A Rare Treat
Walking up the hill to the garage Mike announced that we were in for a rare treat. We’ve had a few days out recently. With the fabulous weather enjoyed this autumn it would have been rude not to. And the destination was somewhere rather pleasant. But I did still wonder what he had in mind.
“Wife is paying for lunch.”
It seems that one of my cards is about to expire and to avoid being struck off as Missing In Action it was time for me to put something through it. “In that case it’ll be a large glass of wine for me today, no being fobbed off with a ‘medium’..”
Knightshayes, nr Tiverton, Devon
And so, after a very pleasant lunch at the Hartnoll Hotel, with (large) glass of Pinot, we continued on to Knightshayes.

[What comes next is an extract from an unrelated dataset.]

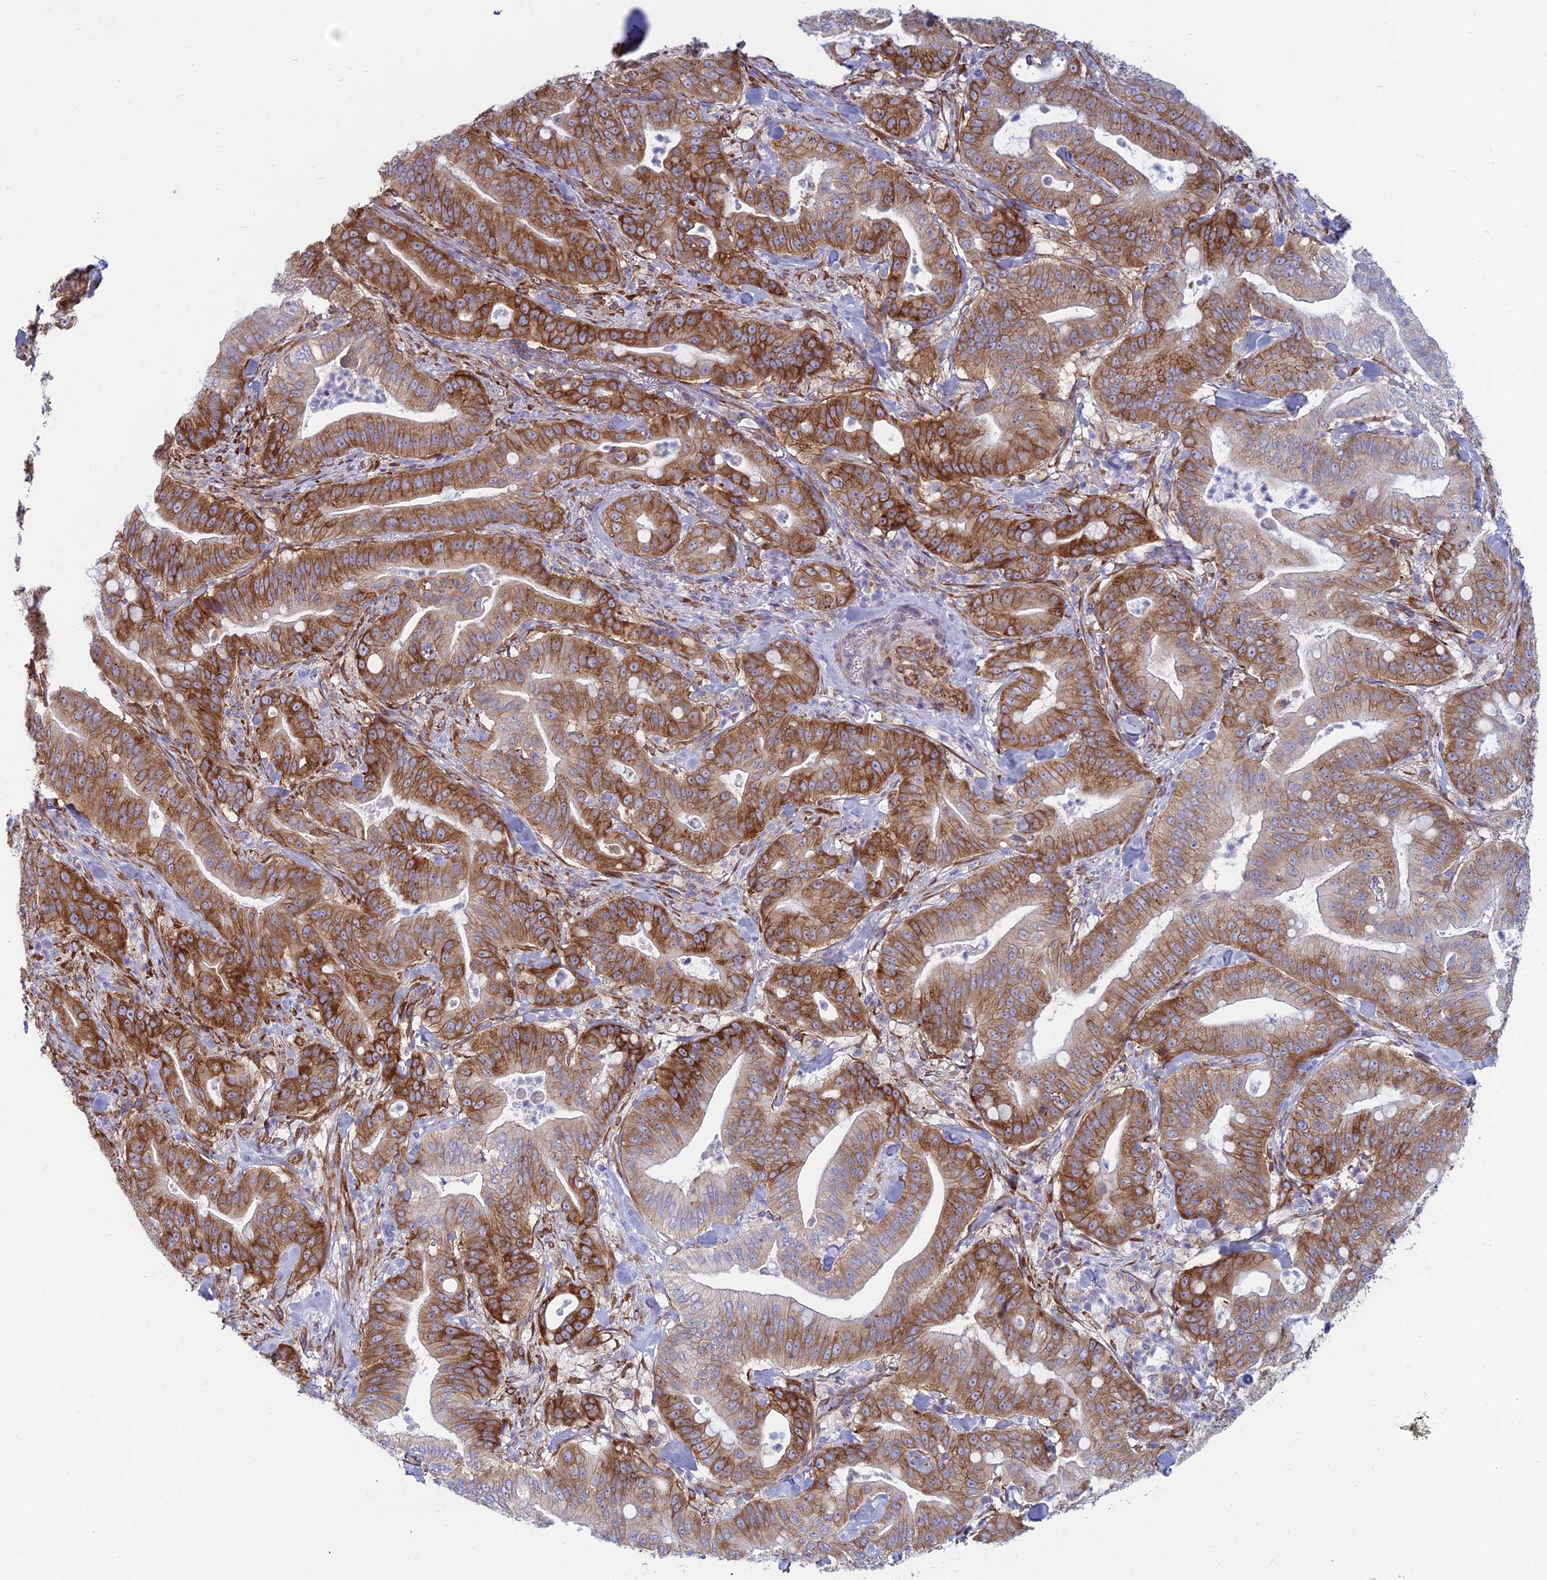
{"staining": {"intensity": "strong", "quantity": "25%-75%", "location": "cytoplasmic/membranous"}, "tissue": "pancreatic cancer", "cell_type": "Tumor cells", "image_type": "cancer", "snomed": [{"axis": "morphology", "description": "Adenocarcinoma, NOS"}, {"axis": "topography", "description": "Pancreas"}], "caption": "This micrograph exhibits IHC staining of human pancreatic adenocarcinoma, with high strong cytoplasmic/membranous staining in about 25%-75% of tumor cells.", "gene": "TXLNA", "patient": {"sex": "male", "age": 71}}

Sir John Heathcoat and his family moved to Tiverton in 1816, after their lace making business in Loughborough was destroyed. It was Sir John’s grandson, John Heathcoat Amory, who commissioned the building of the house. It was designed by a renowned architect of the day, William Burges. Burges was well known for his eccentricity, demonstrated in the Victorian Gothic masterpiece he created (edited from National Trust website).
No photography is permitted inside.
But it was the gardens that we had mainly come to see
Topiary is a strong feature at Knightshayes. So immaculate was the clipping here that I had to go up and stroke it, just to make sure it was real.
A fox crafted from yew
All around the hedge there are hounds in pursuit, reflecting the Heathcoat Amorys’ passion for countryside sports.
The Pool Garden
Willow sculptures join the topiary today
The formal areas of the garden are surrounded by extensive woodlands. The Garden In The Wood is beautiful and especially inspiring for me as it is exactly what I’d like to achieve at home.
The last member of the family to live in the house was Joyce Wethered, both a respected gardener and a world championship golfer winning the English ladies title four times. Was it she who shared my love of Hydrangea paniculata? There are a number of stunning specimens in the woodland.
Leaves are just starting to turn..
But the highlight of it all must be The Walled Garden
Restored by the Trust in 2001 the four acres within these walls are packed with blooms and vegetables. Specialising in varieties of produce grown in Victorian times, the garden has a vast collection of heritage crops which are now almost extinct.
There’s even a small vineyard
Goosie Lucie, Victoria and Albert, and Tufty
Perfectly positioned on the return journey to the car there’s an extensive Plant Centre. Had I mentioned that to Mike? I can’t remember..
On this occasion no pots fell into my basket.
I couldn’t leave completely empty handed though, could I?